In this article I have introduced deferred execution in the context of .NETs LINQ. I have shown some of its features and why it can be beneficial compared to immediate execution. Finally, I have discussed some common pitfalls to looks out for when using LINQ and deffered execution.

I post mostly about full stack .NET and Vue web development. To make sure that you don't miss out on any posts, please follow this blog and subscribe to my newsletter. If you found this post helpful, please like it and share it. You can also find me on Twitter.

Top comments (3)

jeikabu • Apr 25 '21

I never really thought of the re-evaluation as a problem- it's conceptually similar to a function that calls a for loop.

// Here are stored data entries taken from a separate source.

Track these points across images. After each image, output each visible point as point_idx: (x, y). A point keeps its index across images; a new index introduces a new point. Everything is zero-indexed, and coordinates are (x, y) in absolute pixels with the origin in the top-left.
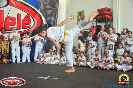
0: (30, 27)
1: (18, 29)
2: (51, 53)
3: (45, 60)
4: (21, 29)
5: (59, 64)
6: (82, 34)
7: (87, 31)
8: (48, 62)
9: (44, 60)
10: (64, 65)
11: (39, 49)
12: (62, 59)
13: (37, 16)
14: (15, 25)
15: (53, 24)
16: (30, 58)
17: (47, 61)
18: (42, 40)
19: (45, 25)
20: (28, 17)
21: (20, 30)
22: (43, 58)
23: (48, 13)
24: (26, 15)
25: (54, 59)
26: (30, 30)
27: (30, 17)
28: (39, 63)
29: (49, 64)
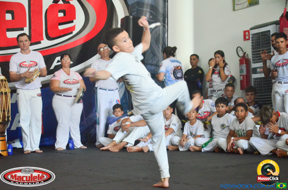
0: (74, 33)
1: (33, 42)
4: (43, 39)
5: (181, 149)
6: (250, 41)
7: (269, 31)
9: (124, 138)
10: (196, 151)
11: (110, 102)
12: (189, 133)
14: (22, 29)
16: (81, 134)
19: (122, 20)
21: (40, 43)
29: (146, 151)
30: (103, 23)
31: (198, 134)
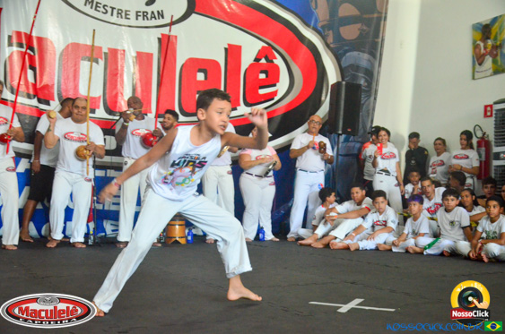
0: (276, 99)
2: (359, 203)
3: (333, 233)
4: (239, 105)
5: (394, 250)
6: (493, 119)
8: (348, 242)
9: (330, 231)
10: (416, 253)
11: (311, 186)
12: (411, 231)
13: (304, 49)
15: (366, 81)
16: (272, 223)
17: (342, 237)
18: (322, 148)
19: (332, 86)
20: (266, 59)
21: (236, 109)
22: (325, 223)
23: (345, 38)
24: (260, 48)
25: (373, 227)
26: (274, 111)
27: (276, 58)
28: (309, 245)
29: (352, 249)
30: (311, 90)
31: (422, 231)
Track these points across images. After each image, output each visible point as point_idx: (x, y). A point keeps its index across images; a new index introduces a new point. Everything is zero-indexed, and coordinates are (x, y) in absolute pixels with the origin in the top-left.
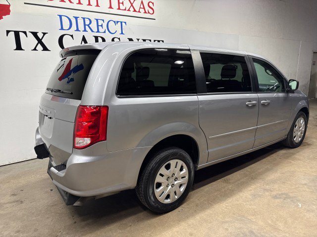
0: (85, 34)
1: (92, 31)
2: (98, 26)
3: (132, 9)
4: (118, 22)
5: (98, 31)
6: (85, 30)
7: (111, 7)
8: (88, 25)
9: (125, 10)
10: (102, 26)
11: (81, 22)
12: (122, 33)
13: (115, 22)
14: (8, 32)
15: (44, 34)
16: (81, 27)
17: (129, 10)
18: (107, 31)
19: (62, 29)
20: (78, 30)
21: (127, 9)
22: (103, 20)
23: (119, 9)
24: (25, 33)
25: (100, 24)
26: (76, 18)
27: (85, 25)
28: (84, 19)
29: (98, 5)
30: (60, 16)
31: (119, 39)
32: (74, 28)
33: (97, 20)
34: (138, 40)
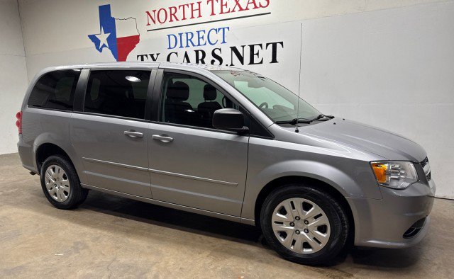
0: (187, 49)
1: (194, 45)
2: (199, 38)
3: (237, 8)
4: (219, 29)
5: (199, 45)
6: (187, 46)
7: (213, 14)
8: (190, 40)
9: (229, 12)
10: (203, 38)
11: (184, 37)
12: (224, 42)
13: (216, 30)
14: (138, 56)
15: (158, 54)
16: (184, 44)
17: (233, 11)
18: (208, 42)
19: (170, 48)
20: (181, 47)
21: (231, 10)
22: (204, 31)
23: (222, 13)
24: (146, 55)
25: (201, 36)
26: (181, 34)
27: (187, 40)
28: (187, 33)
29: (200, 16)
30: (169, 36)
31: (220, 49)
32: (179, 45)
33: (198, 32)
34: (243, 47)
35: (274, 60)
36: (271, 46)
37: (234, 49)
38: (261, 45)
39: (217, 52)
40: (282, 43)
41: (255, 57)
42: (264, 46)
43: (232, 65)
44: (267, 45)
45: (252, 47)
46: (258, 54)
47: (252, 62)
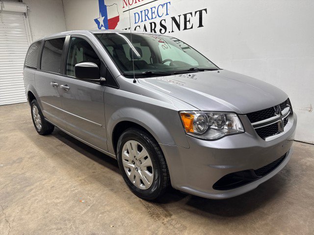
0: (145, 23)
1: (149, 19)
2: (152, 13)
4: (164, 4)
5: (152, 18)
6: (145, 20)
8: (147, 15)
10: (154, 13)
11: (143, 14)
12: (167, 14)
13: (162, 5)
15: (129, 28)
18: (157, 16)
19: (136, 23)
20: (142, 21)
22: (155, 7)
25: (153, 12)
26: (141, 12)
27: (145, 15)
28: (145, 11)
30: (135, 14)
31: (165, 20)
32: (140, 20)
33: (151, 8)
34: (179, 16)
35: (201, 25)
36: (198, 13)
37: (174, 19)
38: (191, 13)
39: (163, 23)
40: (206, 10)
41: (188, 23)
42: (193, 14)
43: (173, 31)
44: (196, 12)
45: (185, 16)
46: (189, 21)
47: (185, 28)
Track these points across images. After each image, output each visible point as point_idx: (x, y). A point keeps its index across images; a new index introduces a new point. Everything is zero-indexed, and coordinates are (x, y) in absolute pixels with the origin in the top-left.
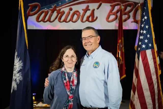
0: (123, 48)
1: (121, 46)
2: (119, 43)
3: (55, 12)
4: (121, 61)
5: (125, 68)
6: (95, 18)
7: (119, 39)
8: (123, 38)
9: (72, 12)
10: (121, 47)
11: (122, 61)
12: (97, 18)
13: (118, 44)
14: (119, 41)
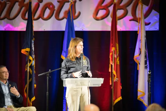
0: (118, 59)
1: (116, 57)
2: (112, 52)
3: (17, 4)
4: (115, 77)
5: (121, 88)
6: (76, 14)
7: (112, 47)
8: (117, 45)
9: (42, 5)
10: (114, 58)
11: (117, 77)
12: (80, 14)
13: (111, 54)
14: (112, 49)
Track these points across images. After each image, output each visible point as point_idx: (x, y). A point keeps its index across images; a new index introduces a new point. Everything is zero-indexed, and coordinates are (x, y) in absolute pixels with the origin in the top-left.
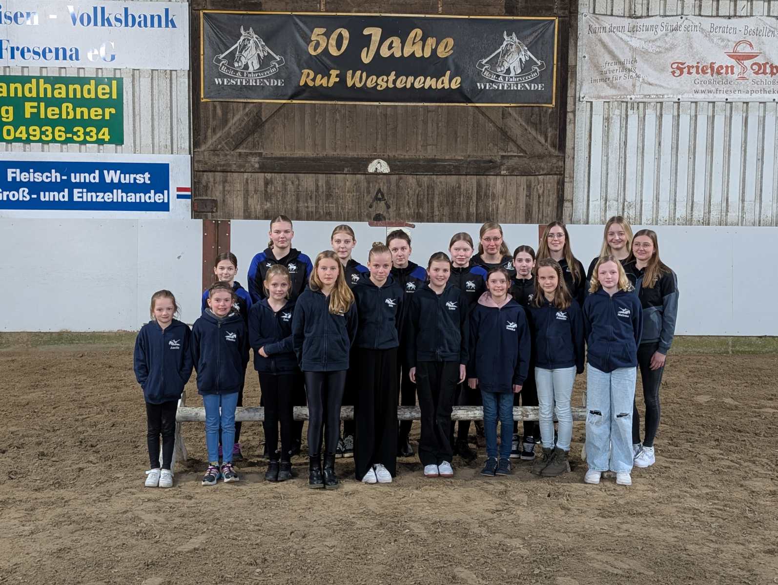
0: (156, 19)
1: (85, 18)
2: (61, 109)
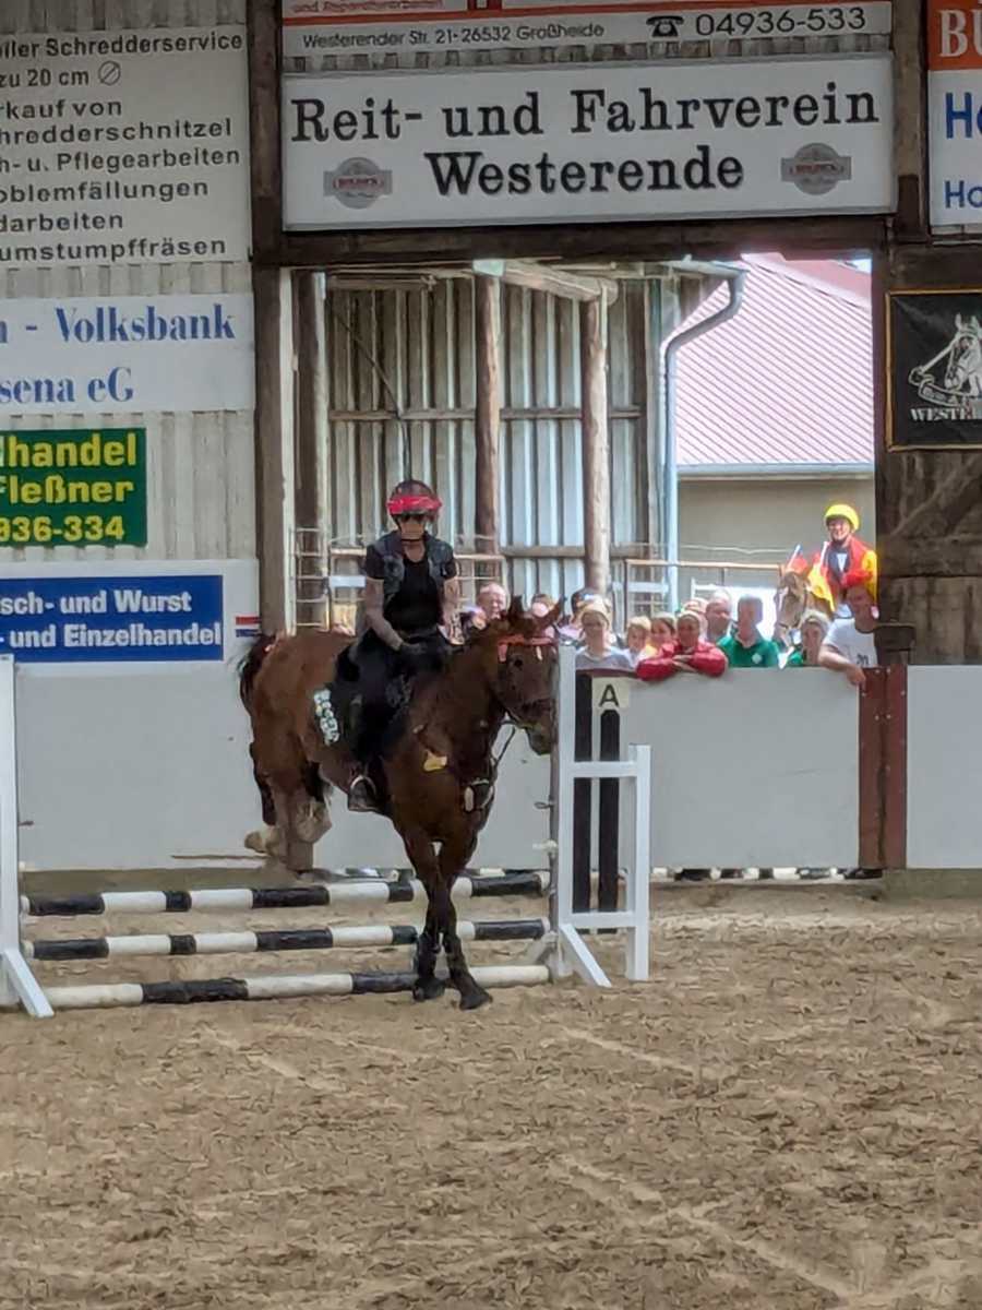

Honestly, I feel that calling ToList() is more suspect. Not when you actually need a list, but simply to "evaluate" an expression. Besides just extra allocations, what if the number of items is huge? We tended to treat it like a query and use first/firstordefault/any/etc. I guess it makes sense if you want to save the results for later, maybe we just didn't use linq in cases where the results were static.

Matt Pogue • Jun 22 '21

I just recently had this exact realization, which led to a WHOLE BUNCH of code rewriting. I started using SQL Profiler and looking at my database transactions while running and my app and I was appalled - no wonder some of my pages were taking so long to load! I was assuming something like the following:

var items = (from i in Data.Items where i.Cost > 20 select i);
foreach(var item in items)....

Would make 1 trip to the DB and loop through the returned collection. Wrong! The initial bug was a query similar to the above where the page was taking 3:30 to load - as in 3 minutes, 30 seconds. There were 275 items being returned in my query and - you guessed it - 275 round trips to the database; one trip for each item. Something like this fixes it:

List<Data.Item> items = (from i in Data.Items where i.Cost > 20 select i).ToList();
foreach(Data.Item item in items)...

It may seem like a trivial distinction, but I didn't understand the consequences when developing my code initially which is causing headaches now that our database has grown significantly. Important lesson for all C#/.Net devs!

Ivy Puckett • Jun 13 '21

There are also lots of problems if you use async methods with an IQueryable. I can't remember why, but our team has had lots of headaches because of that deferred execution.